Welcome to Berkeley, where we have our very own campaign financing problems. Voting yes on X1 would pave the way for a more equitable, fair and honest campaign financing system in Berkeley elections.
A considerable amount of Berkeley campaign money comes from outside the city. Moreover, according to city officials, roughly 350 families provide more than 50 percent of all the campaign money that enters our elections — in a city of more than 100,000 people.
Measure X1 would provide public campaign financing. Essentially, candidates could elect to receive only small donations of $50 or less. For every donation they receive, the city would provide six times the amount to that candidate’s campaign. To keep the multiplier in check, the measure caps city investment in campaigns at $120,000.
This would incentivize the rejection of PAC money, meaning elected officials in Berkeley would be more beholden to the people than to monied interests.

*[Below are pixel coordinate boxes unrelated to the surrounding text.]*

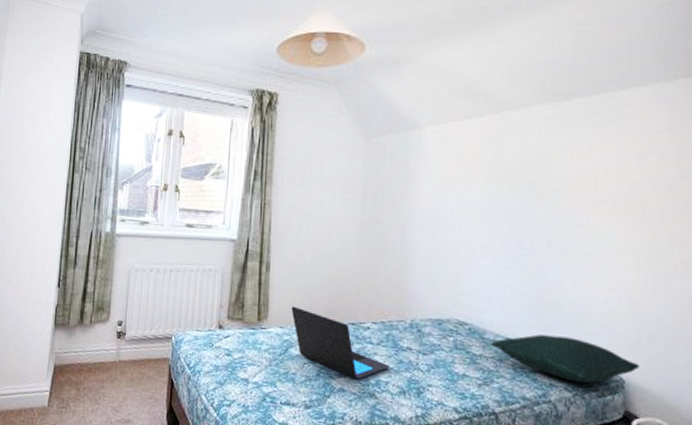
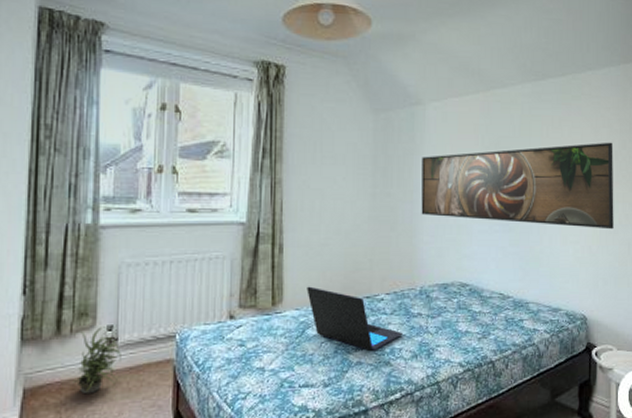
potted plant: none [90,321,128,379] -> present [73,327,121,395]
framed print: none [414,171,667,278] -> present [421,142,614,230]
pillow: present [490,334,640,384] -> none [487,287,597,325]

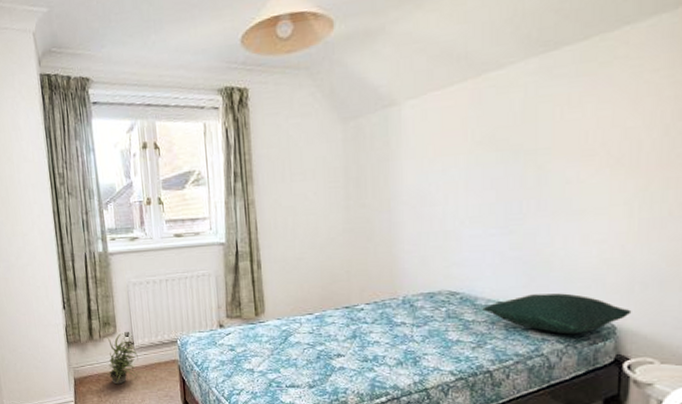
laptop: present [307,286,404,352] -> none [286,298,387,358]
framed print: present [421,142,614,230] -> none [399,113,663,224]
pillow: none [487,287,597,325] -> present [482,293,632,335]

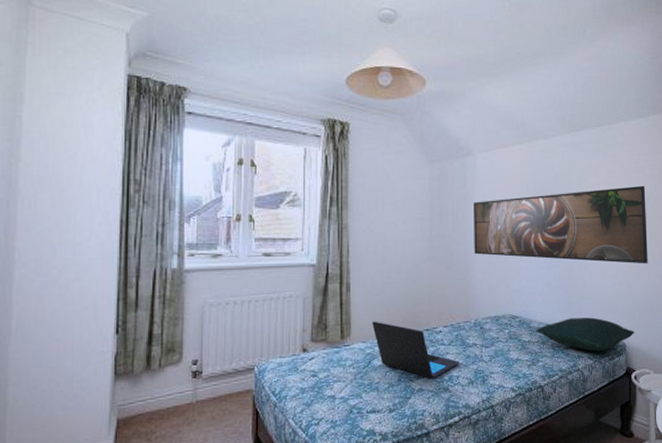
potted plant: present [103,333,138,385] -> none [162,361,205,423]
laptop: none [286,298,387,358] -> present [372,321,461,379]
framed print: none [399,113,663,224] -> present [474,185,648,264]

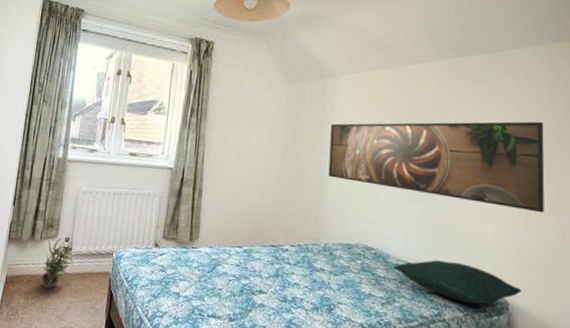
potted plant: none [162,361,205,423] -> present [38,237,73,289]
laptop: present [372,321,461,379] -> none [219,228,306,297]

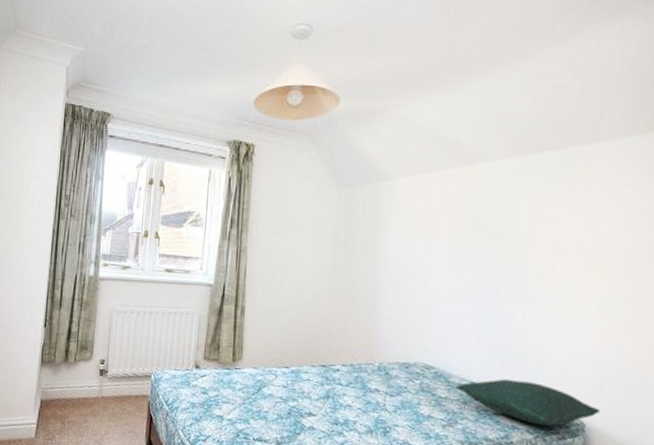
potted plant: present [38,237,73,289] -> none [74,360,110,413]
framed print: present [328,121,545,213] -> none [383,223,633,327]

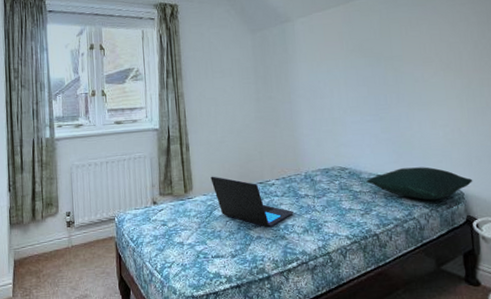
laptop: none [264,348,359,420] -> present [210,176,295,228]

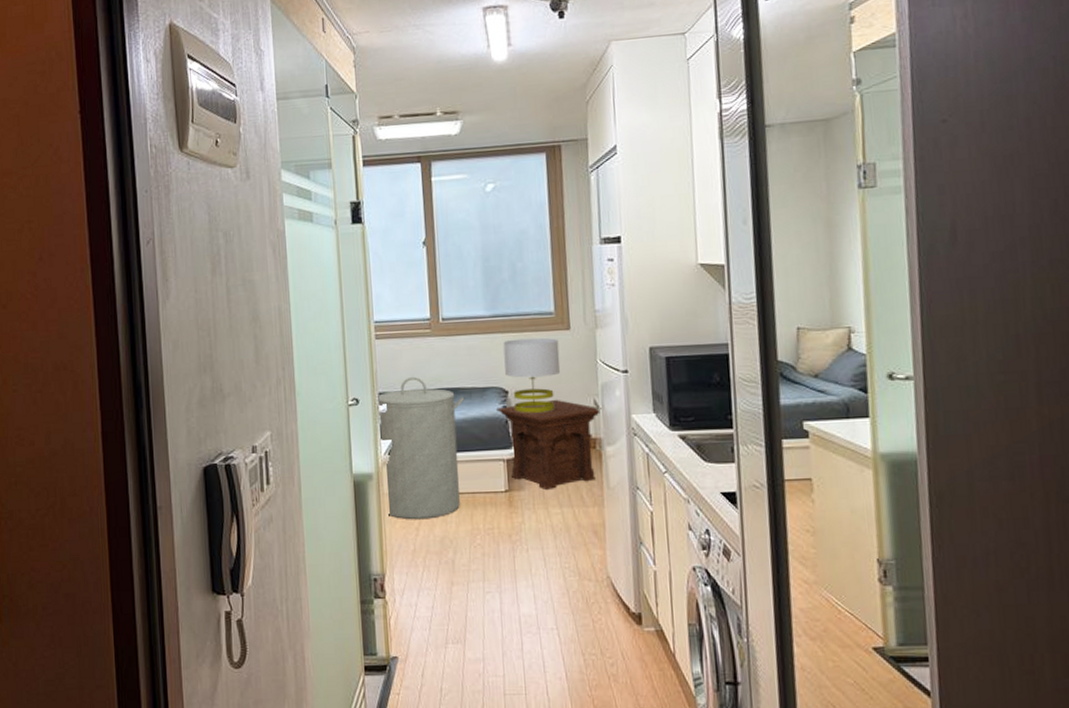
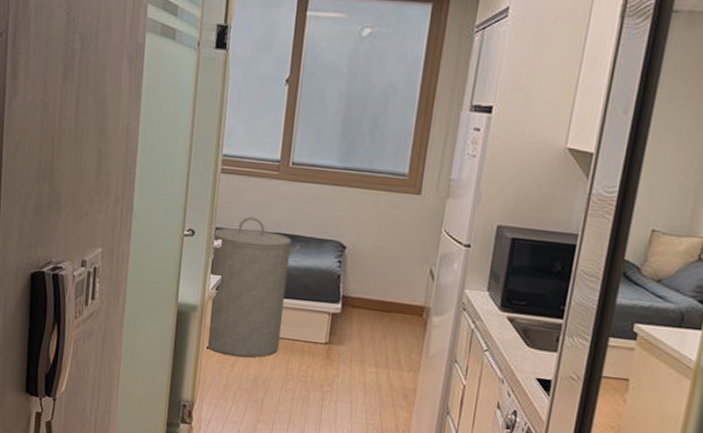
side table: present [495,399,602,489] -> none [330,261,436,349]
table lamp: present [503,337,561,413] -> none [346,195,407,274]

While approving this measure does place somewhat of a financial burden on the city — the city manager expects the measure to cost roughly $2 million every four years — it would level the playing field in Berkeley elections. Traditionally underfunded candidates — those who aren’t, for example, backed by big developer coalitions — could compete financially with those who are.
This is an important and reasonable use of Berkeley’s money.
It means taking big business out of Berkeley’s political process. It means making elections of the people, for the people, by the people.
Vote yes on X1 to ensure that anybody running for office with a good idea and some popular support has a fair chance in the race.